• Goal of the exercise: Reproduce the records from the line containing "Reading left to" through the line containing "At which label does 官小計 first exceed 532?", with both of those lines included. Leave out the pictures.

• Given entries:
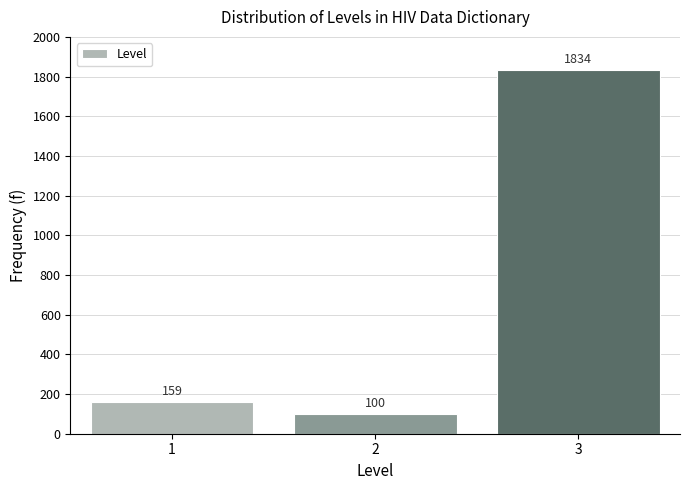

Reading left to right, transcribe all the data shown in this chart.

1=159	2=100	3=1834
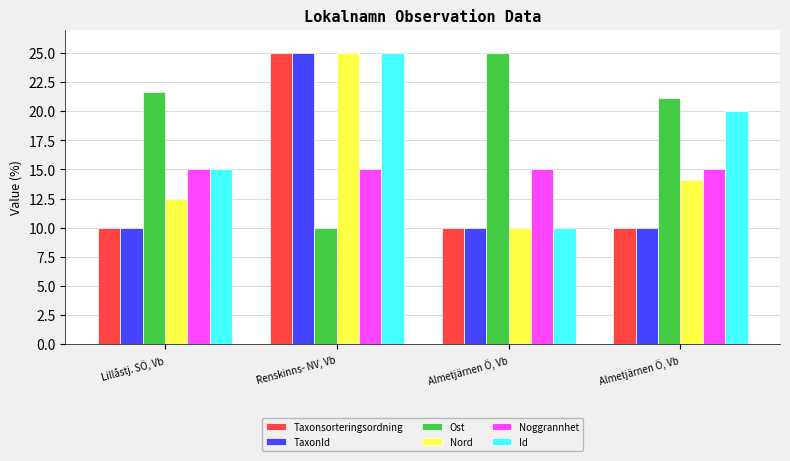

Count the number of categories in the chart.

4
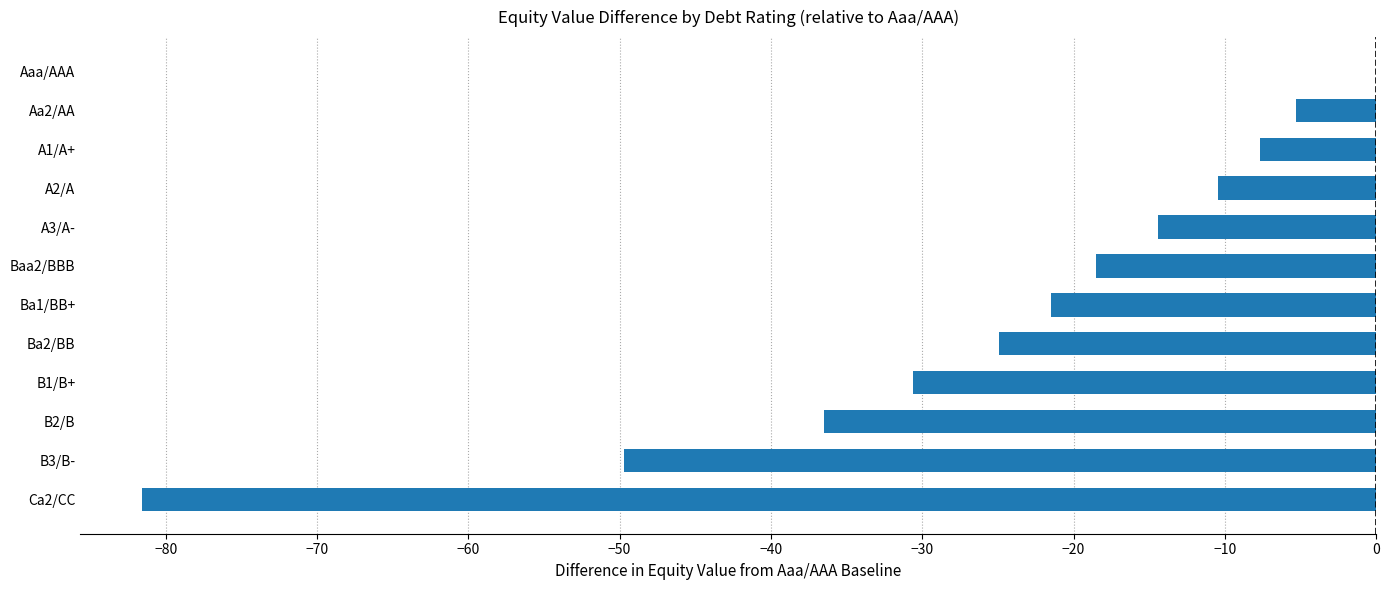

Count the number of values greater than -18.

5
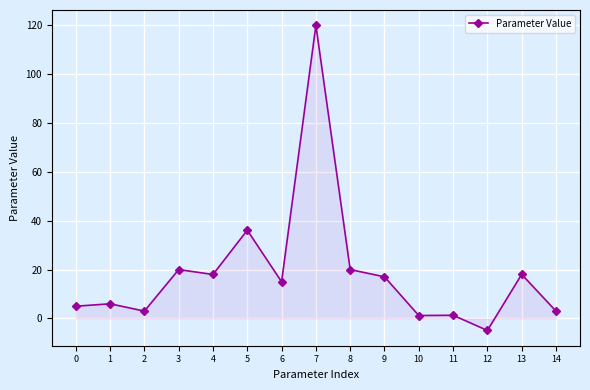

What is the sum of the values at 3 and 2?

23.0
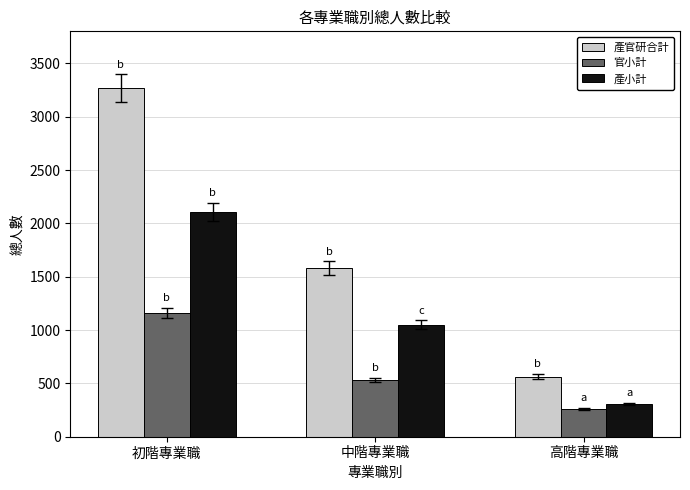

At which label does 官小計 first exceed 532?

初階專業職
---
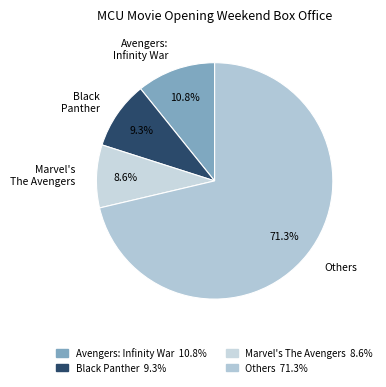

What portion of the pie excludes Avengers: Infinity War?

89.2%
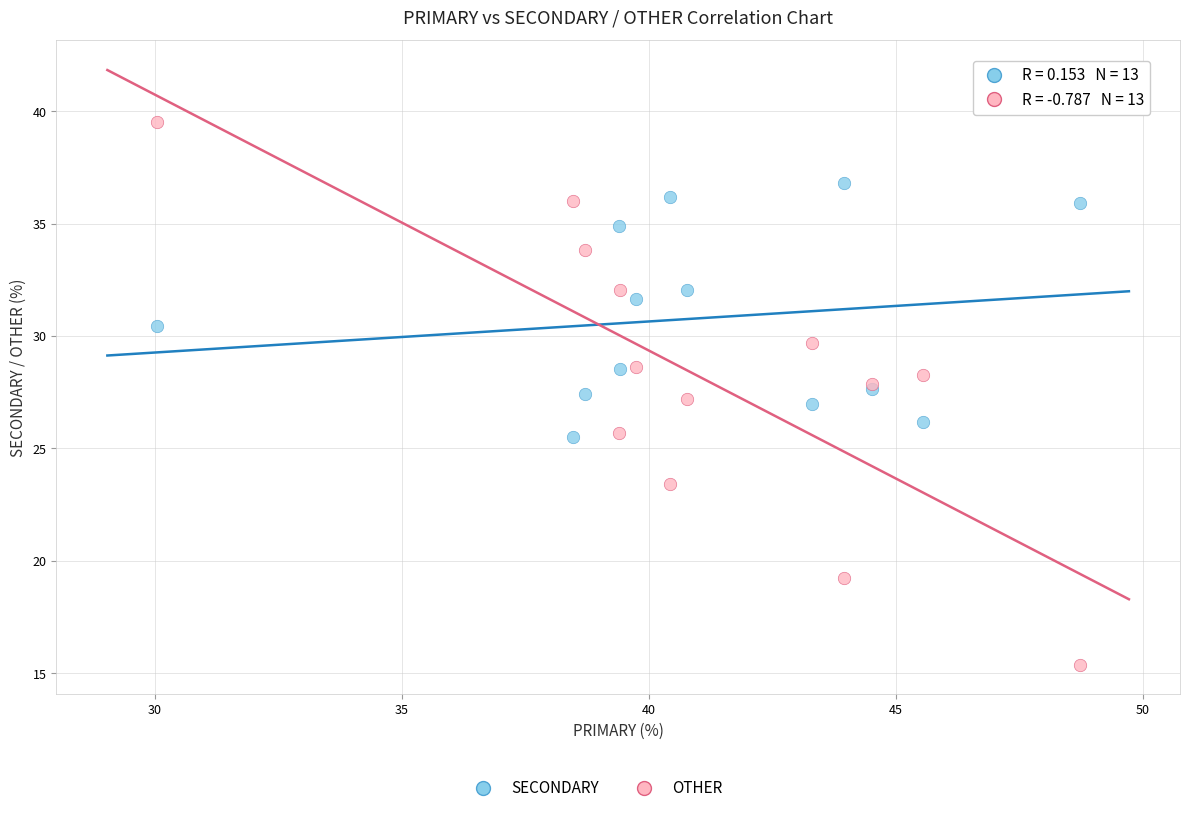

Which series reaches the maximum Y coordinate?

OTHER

• Exercise solution:
Reading left to right, transcribe all the data shown in this chart.

1=159	2=100	3=1834

Count the number of categories in the chart.

4

Count the number of values greater than -18.

5

What is the sum of the values at 3 and 2?

23.0

At which label does 官小計 first exceed 532?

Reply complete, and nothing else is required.